Daarin ligt dus een rol voor potentiële investeerders, het onderwijs en natuurlijk het bedrijfsleven zelf, maar ook voor de overheid. “Hoe je moet innoveren en hoe je de markt scant, dat weten ondernemers goed. Maar voor de randvoorwaarden – dus of Nederlands talent wordt opgeleid en of je financieel afhankelijk bent van het buitenland – ben je afhankelijk van de overheid. De overheid heeft dus gewoon een rol om te zorgen dat ecosystemen ontstaan.”

Gelukkig is de overheid daar ook niet blind voor, benadrukt Biersma. Dat blijkt bijvoorbeeld uit antwoorden die minister Adriaansens van Economische Zaken en Klimaat op Kamervragen gaf. “Ik ben het eens met de envoy [van Techleap, Constantijn van Oranje, red.] dat we alert moeten zijn op nieuwe kansen en ons moeten blijven inzetten voor het oplossen van knelpunten in ons startup klimaat.

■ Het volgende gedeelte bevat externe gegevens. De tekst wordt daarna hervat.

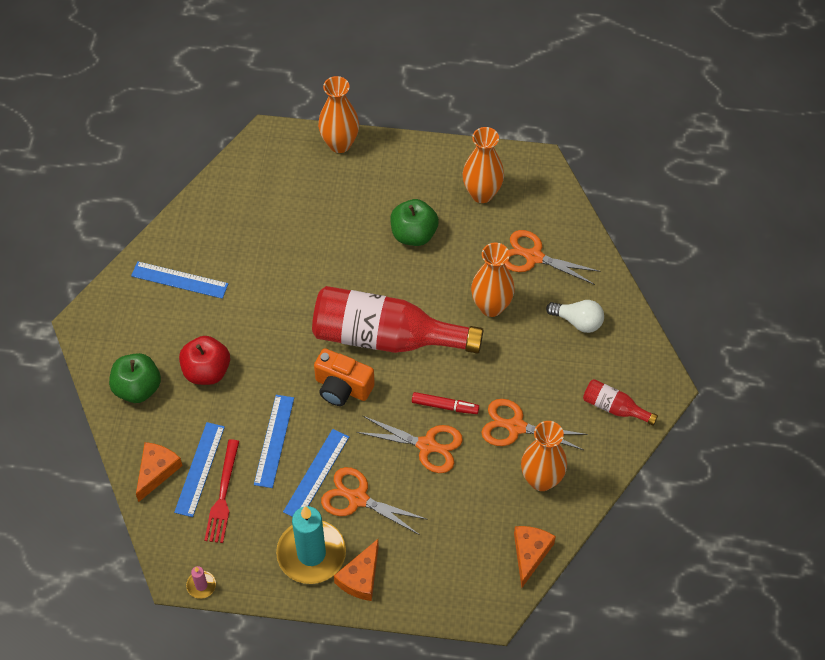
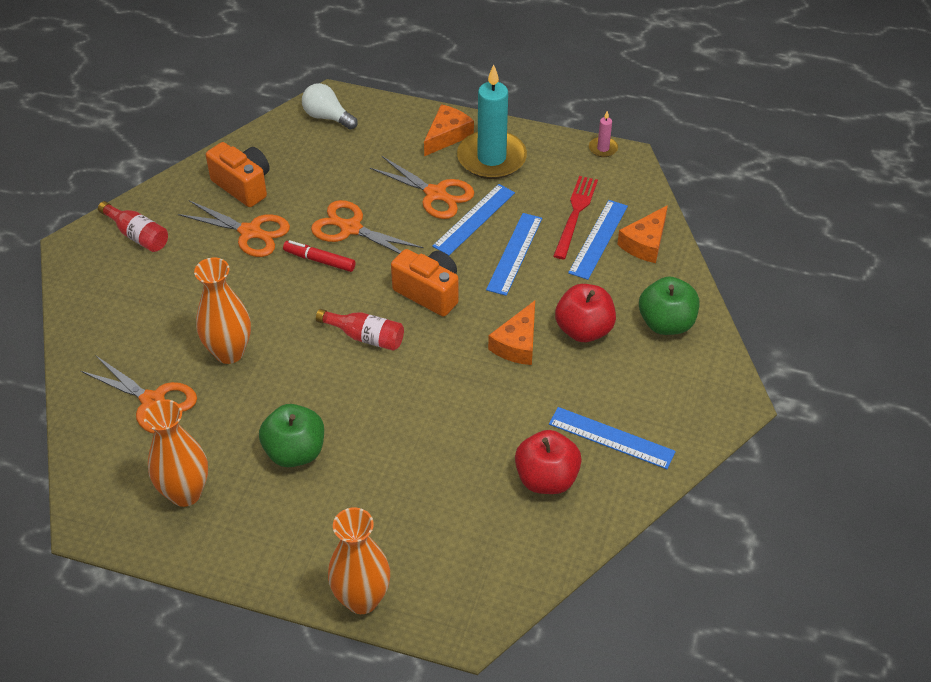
camera: 170 degrees left, 10 degrees down
red bottle [312,286,483,354] -> red bottle [316,309,404,351], size x0.44
orange cheese [514,526,556,588] -> orange cheese moved to [488,301,535,365]
orange vase [521,421,567,491] -> orange camera [206,142,270,207]
white light bulb [546,300,604,333] -> white light bulb moved to [302,83,358,130]
none -> red apple [515,430,582,494]

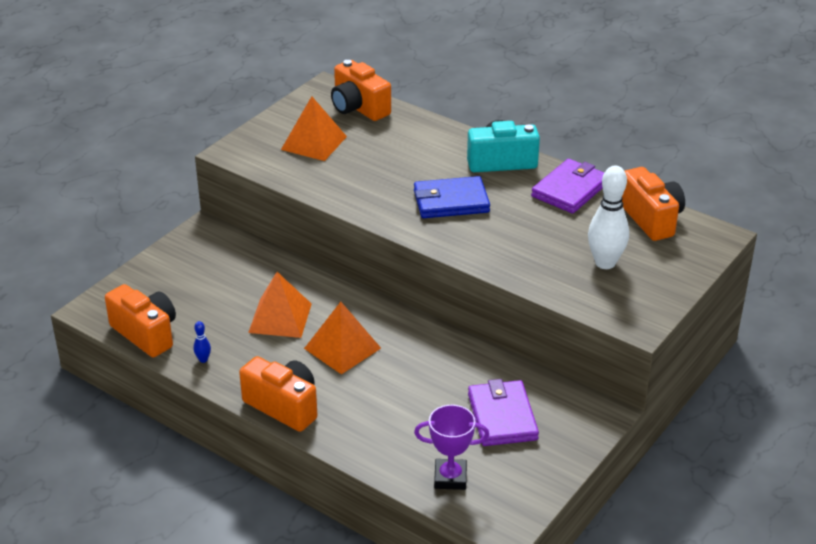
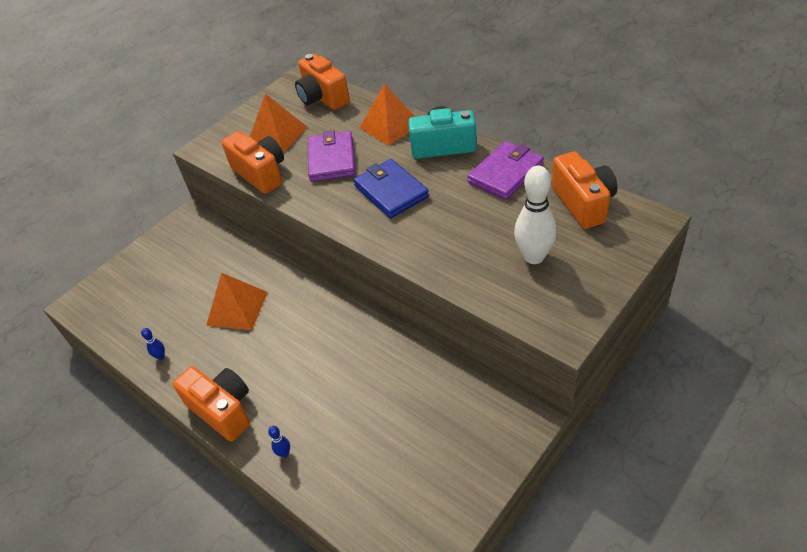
camera: 10 degrees right, 10 degrees up
orange camera [105,284,176,357] -> orange camera moved to [222,131,284,194]
orange pyramid [304,302,381,375] -> orange pyramid moved to [360,83,415,146]
blue wallet [414,176,490,218] -> blue wallet turned 60 degrees clockwise [353,159,429,218]
purple trophy [414,405,489,490] -> none
purple wallet [468,379,539,446] -> purple wallet moved to [308,130,355,182]
none -> blue bowling pin [268,426,290,458]

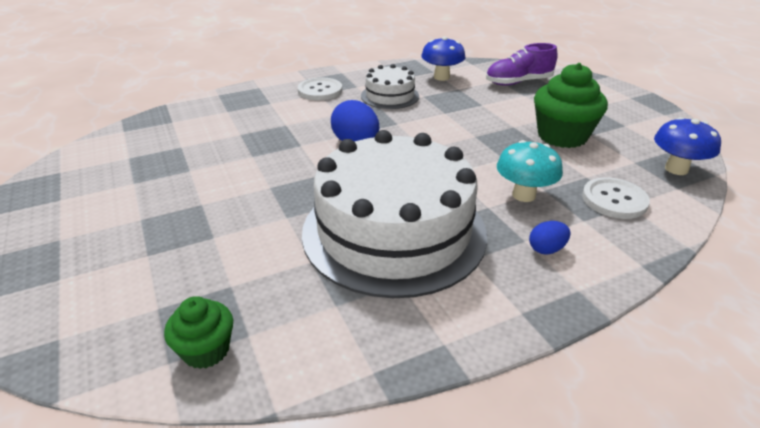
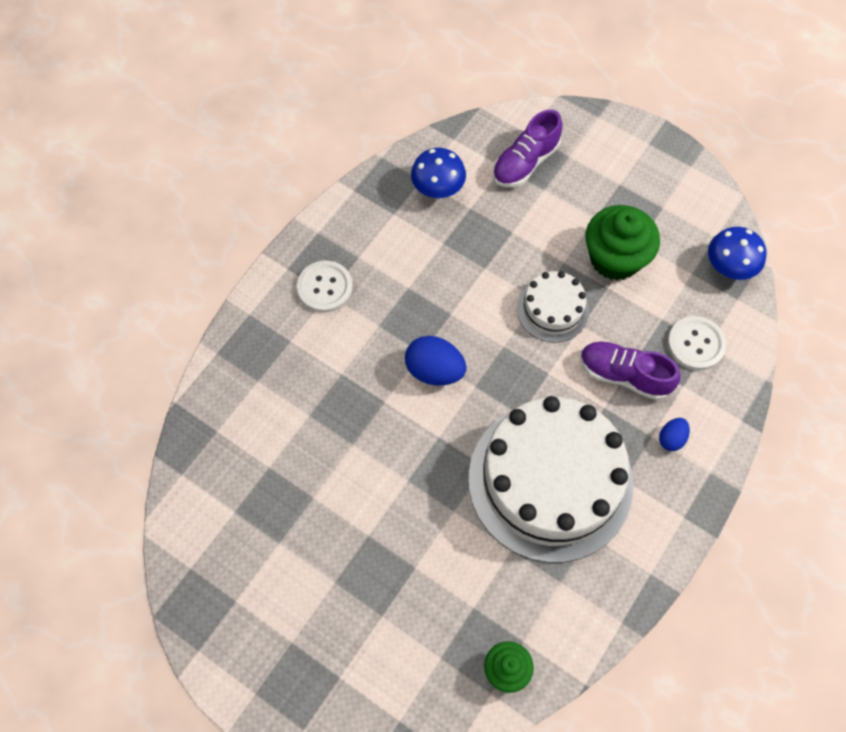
camera: 30 degrees left, 30 degrees up
white cake [361,64,419,109] -> white cake moved to [517,271,589,343]
turquoise mushroom [497,140,563,202] -> purple shoe [580,341,680,400]

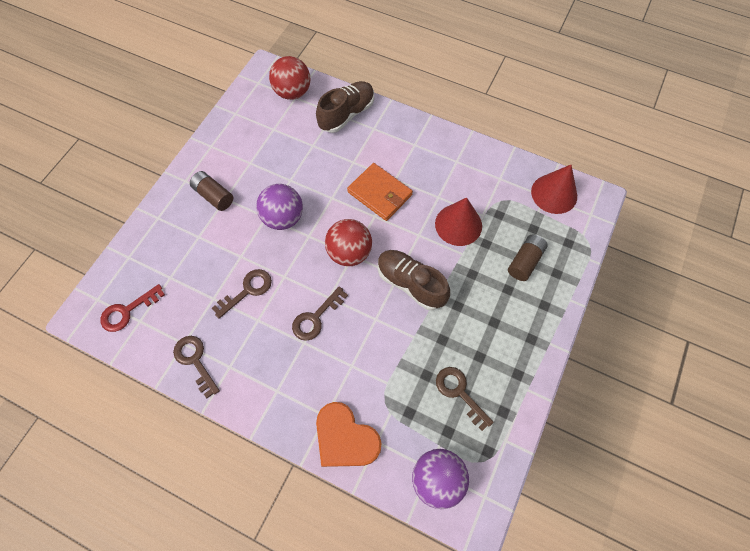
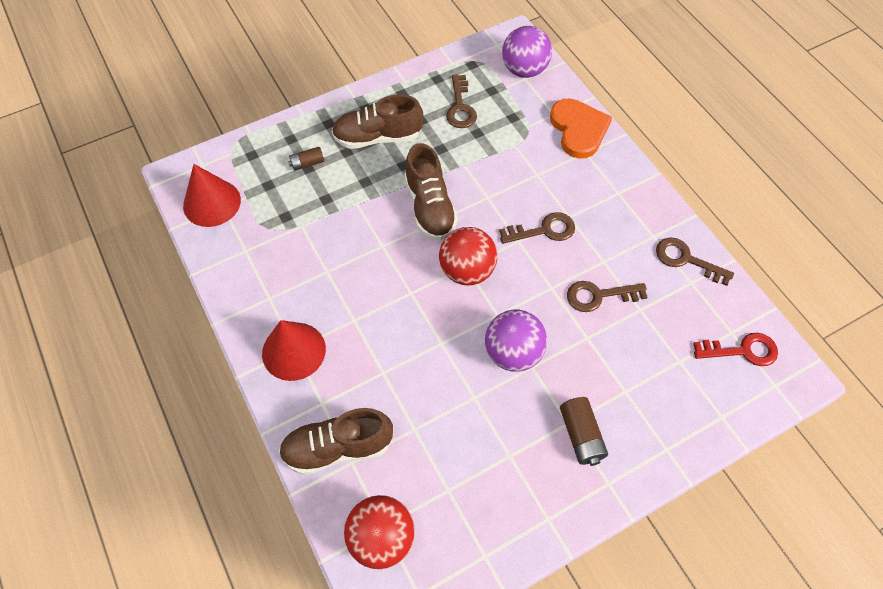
camera: 145 degrees left, 5 degrees down
brown key [173,336,220,398] -> brown key turned 120 degrees clockwise [656,238,734,286]
orange wallet [347,163,413,221] -> none
red cone [435,197,482,246] -> red cone moved to [262,320,326,381]
brown battery [508,235,548,281] -> brown battery [288,147,324,171], size x0.64
none -> brown shoe [332,94,423,149]

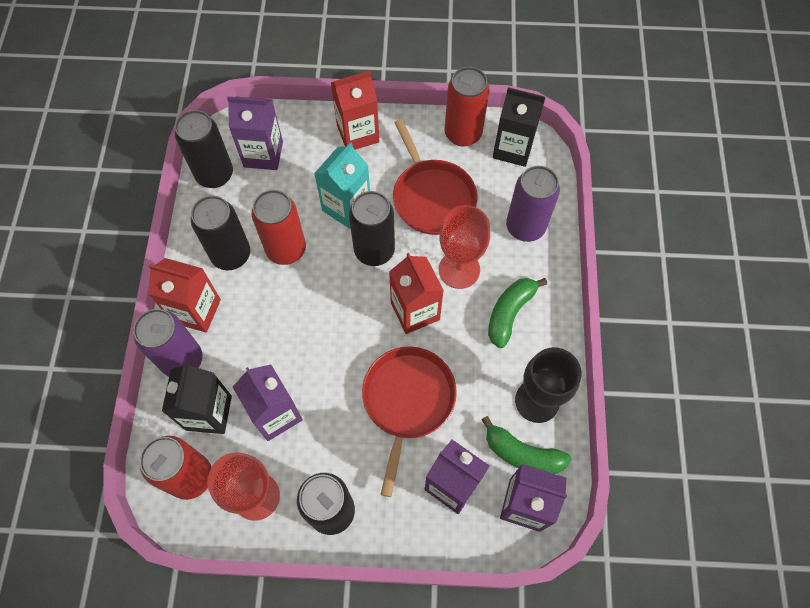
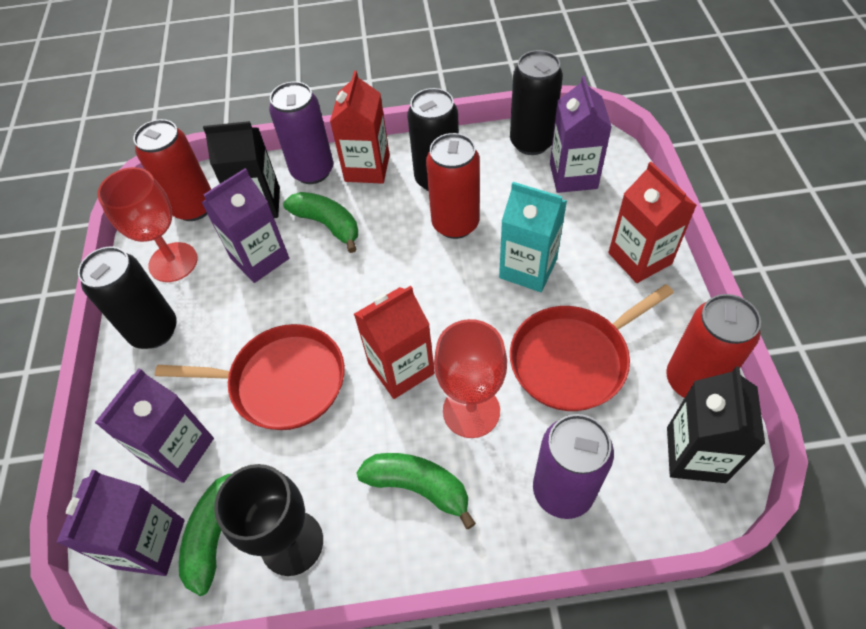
camera: 85 degrees right, 10 degrees down
black can [349,191,395,266] -> none
none -> green banana [283,192,358,253]

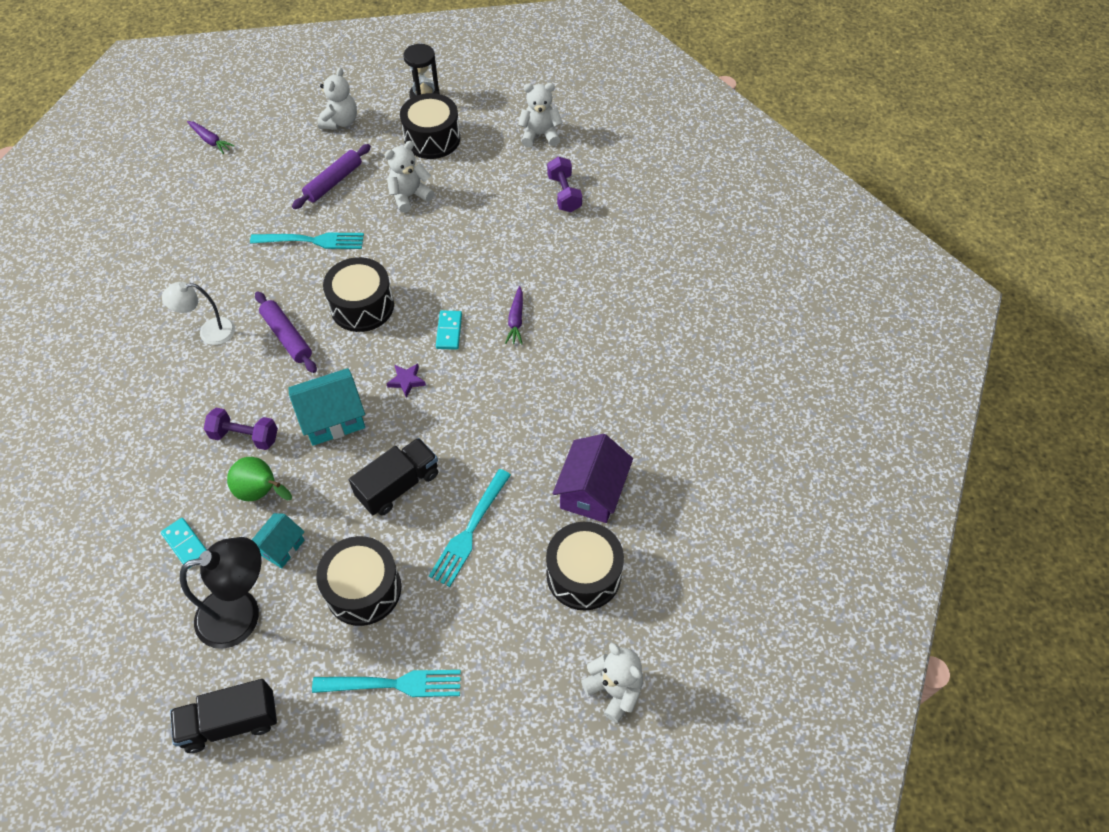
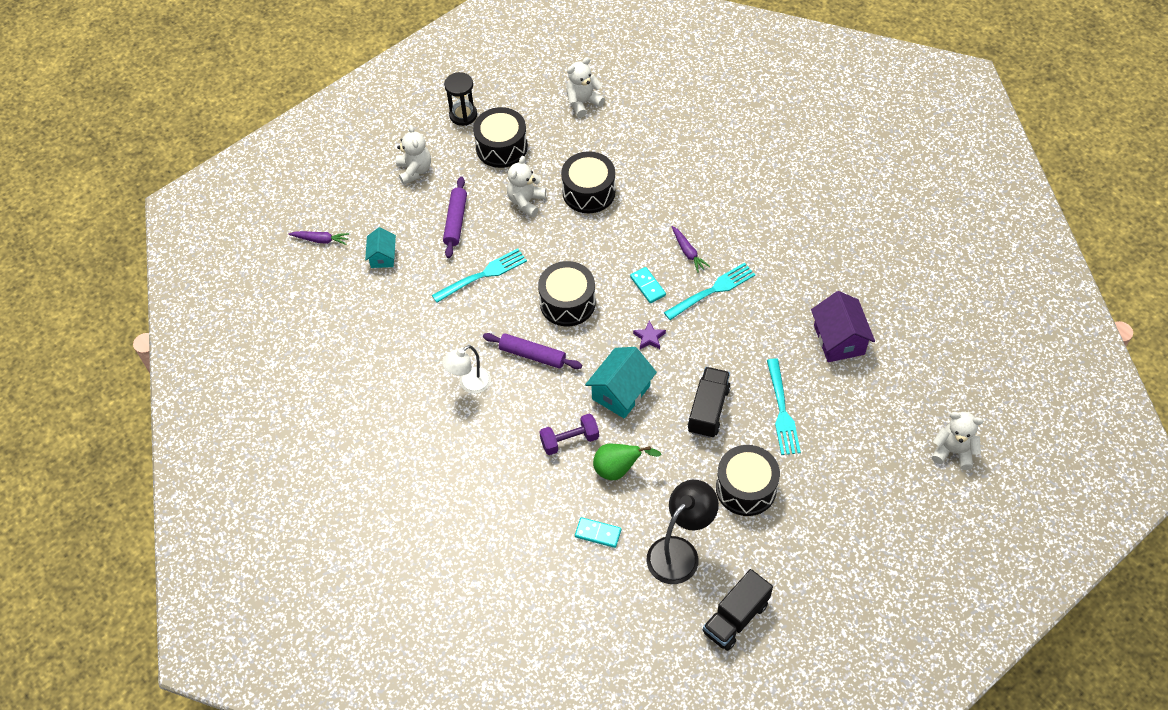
camera: 30 degrees left, 0 degrees up
turquoise house [252,513,305,568] -> turquoise house moved to [365,227,396,268]
turquoise fork [312,670,461,697] -> turquoise fork moved to [664,263,755,320]
black drum [546,522,624,610] -> black drum moved to [561,151,615,213]
purple dumbbell [547,157,582,212] -> none

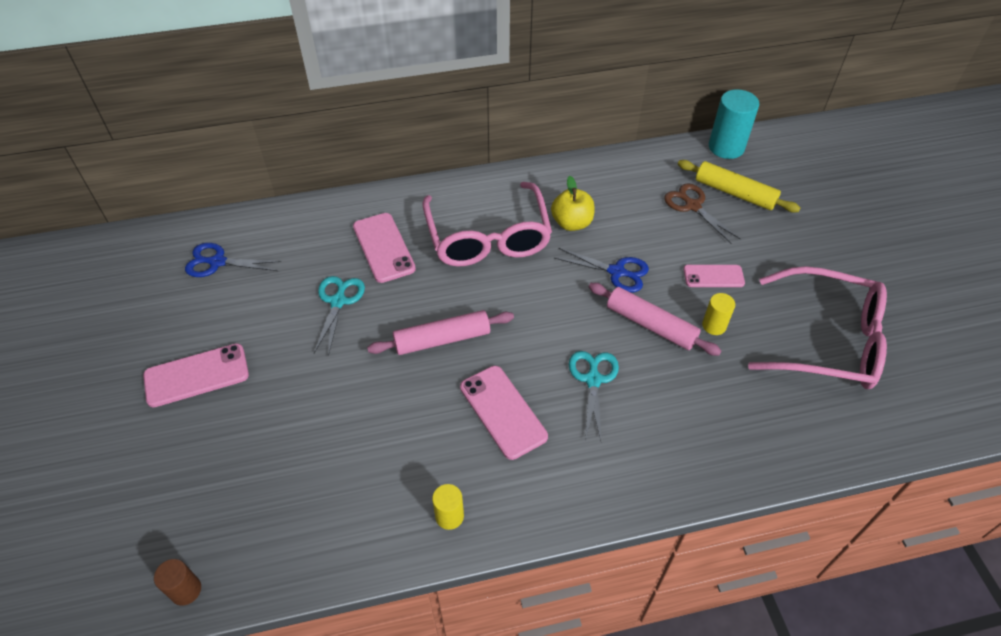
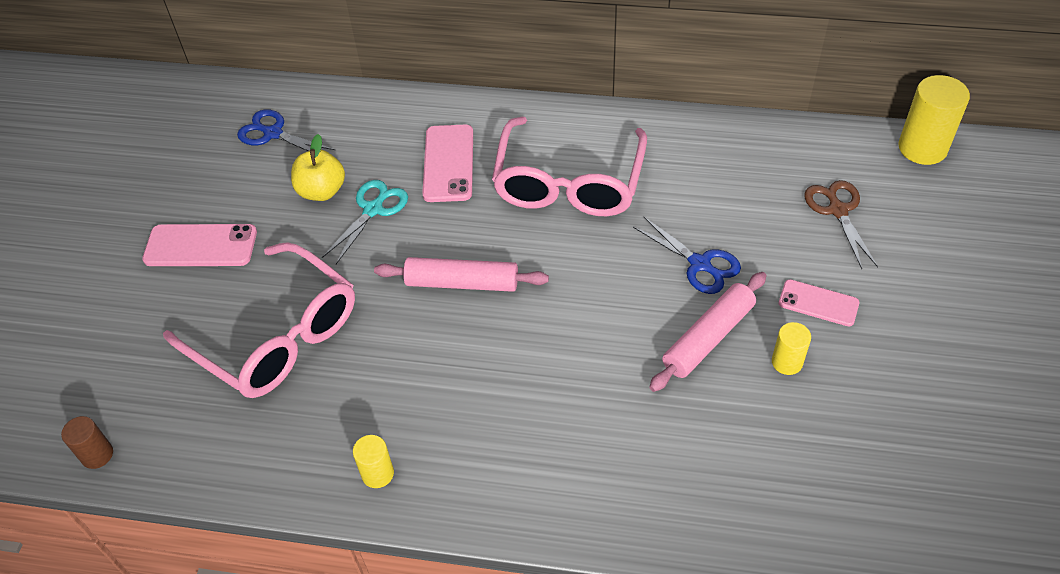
camera: 25 degrees right, 0 degrees up
pink phone [460,366,548,460] -> none
yellow apple [551,176,595,231] -> yellow apple moved to [291,134,345,201]
turquoise scissors [569,351,619,442] -> none
pink rolling pin [589,283,721,356] -> pink rolling pin turned 75 degrees clockwise [649,272,767,392]
yellow rolling pin [678,160,800,213] -> none
turquoise cylinder [709,89,759,159] -> yellow cylinder [898,75,970,165]
pink glasses [748,266,887,389] -> pink glasses moved to [163,242,355,398]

Zoals de tekorten aan technisch of digitaal opgeleide mensen, de beschikbaarheid van vroege fase kapitaal en benutting van kennis door nieuwe én bestaande bedrijven. Een sterk ecosysteem voor startups en scale-ups vraagt blijvend aandacht. We zijn en blijven daarover in gesprek met Techleap.nl en partijen in het veld.”